=== TEXTE À ÉTUDIER ===

Tous les fans de DC avaient, pour sûr, la gueule de bois après avoir vu un film aussi bâclé que Justice League. Et je porte à croire que bon nombre de cinéphiles, comme moi, qui avaient fait une fête dantesque autour de Man of steel et de Batman v Superman, se sont retrouvés comme exclu d'une boîte de nuit alors que la soirée a tourné en un ratage complet. Tout commençait si bien. Il est dit qu'une grande histoire d'amour comporte également de nombreuses déceptions, et c'est avec souffrance que j'ai vécu la débâcle de ces dernières années pour DC. Un échec industriel, critique et commercial d'un univers cinématographique riche, portés par des personnages mythiques, véritables icônes de la culture populaire.
J'aime ce que fait la concurrence, qui se contente d'un minimum à la manière d'une série télévisée, qui une fois gagné le cœur des téléspectateurs s'embourbe dans le moyen, le tout juste, le bof et l'attente d'une fin de saison palpitante qui tarde. Mais elle le fait bien. Pour autant mon amour pour DC date des célèbres séries animées de Bruce Timm, et je suis convaincu que les souvenirs d'enfants sont les plus forts et les plus difficiles à raisonner.
Aquaman n'est pas un film parfait. Cependant, Wan réussit quelque chose qui est devenu aujourd'hui très rare au cinéma: croire en son univers et proposer un film épique de la première à la dernière minute. Le style est graphique, ce qui d'emblée exclut une bonne partie des spectateurs qui préfèrent une image lisse, télévisuelle. Les gens d'aujourd'hui ont la critique facile, mais ont un penchant dangereux à rejeter ce qui sort des tristes normes actuelles. James Wan a un style bien à lui, et sa caméra virevolte dans les séquences d'action. Nous sommes tellement loin du charcutage massif des Frères Russo et du montage hyper intensif (plan-plan-plan-plan-plan-plan). Ici le réalisateur prend le temps de faire des transitions pertinentes, efficaces, qui ne touchent en rien au rythme du récit. L'action est posée et les travelling, marque du réalisateur, permettent au spectateur de sentir la puissance des événements.
Avoir un mec au style affirmé et reconnu derrière me rend curieux quant à savoir comment la Warner a géré en off la production d'Aquaman tant le film semble libre, loin des contraintes incompréhensibles imposées à Zack Snyder sur son demi Justice League, ou celles de rajouter des ponts lourdingues en vue du rassemblement des héros sur BvS.
Aquaman est visuellement époustouflant, et le monde aquatique est d'une immense richesse. C'est très créatif, si l'on n'échappe pas aux effets numériques qui ont tendance à déborder, il faut dire que le tout est terriblement homogène. C'est dommage en revanche d'avoir eu recours aux effets spéciaux dans des séquences terrestres à l'image du passage dans le Sahara, et c'est en ce point l'une des rares comparaisons que l'on peut faire avec Black Panther.

===

__ACTIVITÉS__:
1) Dressez la liste des titres de films cités dans le texte, dans l'ordre de leur première apparition.
2) Recopiez le passage du texte qui va de « Avoir un mec » jusqu'à « héros sur BvS. » inclus.
Le matériel qui suit ne sert à rien ici.

=== MATÉRIEL FOURNI ===

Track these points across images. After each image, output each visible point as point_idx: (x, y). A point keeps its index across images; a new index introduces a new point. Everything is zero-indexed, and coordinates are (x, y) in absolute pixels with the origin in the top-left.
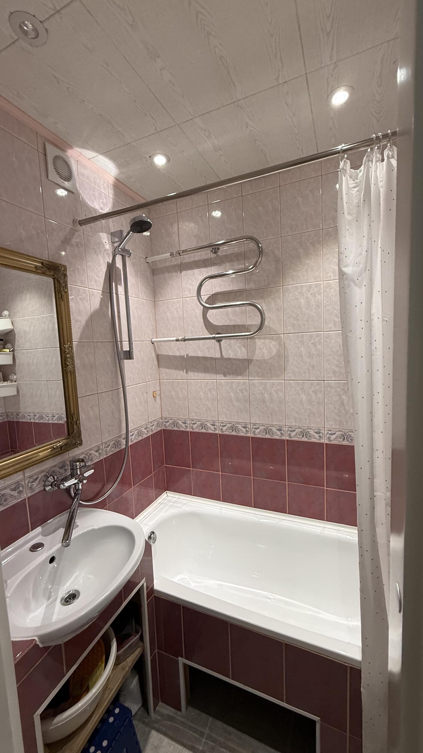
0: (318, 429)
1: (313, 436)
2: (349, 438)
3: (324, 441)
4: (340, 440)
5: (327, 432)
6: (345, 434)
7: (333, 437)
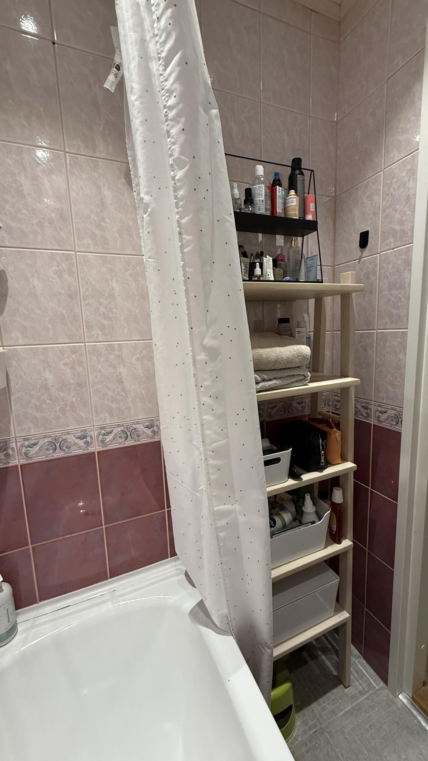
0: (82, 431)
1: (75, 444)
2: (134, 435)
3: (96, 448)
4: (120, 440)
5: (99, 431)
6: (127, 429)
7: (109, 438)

===
=== MATÉRIEL FOURNI ===

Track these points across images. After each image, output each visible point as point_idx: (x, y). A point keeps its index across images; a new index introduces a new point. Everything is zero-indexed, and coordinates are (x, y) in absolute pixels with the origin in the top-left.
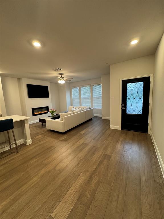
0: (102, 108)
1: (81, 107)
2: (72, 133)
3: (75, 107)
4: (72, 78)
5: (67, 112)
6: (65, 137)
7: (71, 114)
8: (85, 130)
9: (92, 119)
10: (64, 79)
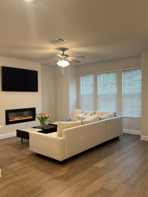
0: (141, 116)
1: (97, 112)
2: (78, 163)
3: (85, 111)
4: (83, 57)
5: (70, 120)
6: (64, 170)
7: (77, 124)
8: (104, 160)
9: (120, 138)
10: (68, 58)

===

__RÉPONSES PAR POINT__:
1) Justice League, Man of steel, Batman v Superman, Aquaman, Black Panther

2)
Avoir un mec au style affirmé et reconnu derrière me rend curieux quant à savoir comment la Warner a géré en off la production d'Aquaman tant le film semble libre, loin des contraintes incompréhensibles imposées à Zack Snyder sur son demi Justice League, ou celles de rajouter des ponts lourdingues en vue du rassemblement des héros sur BvS.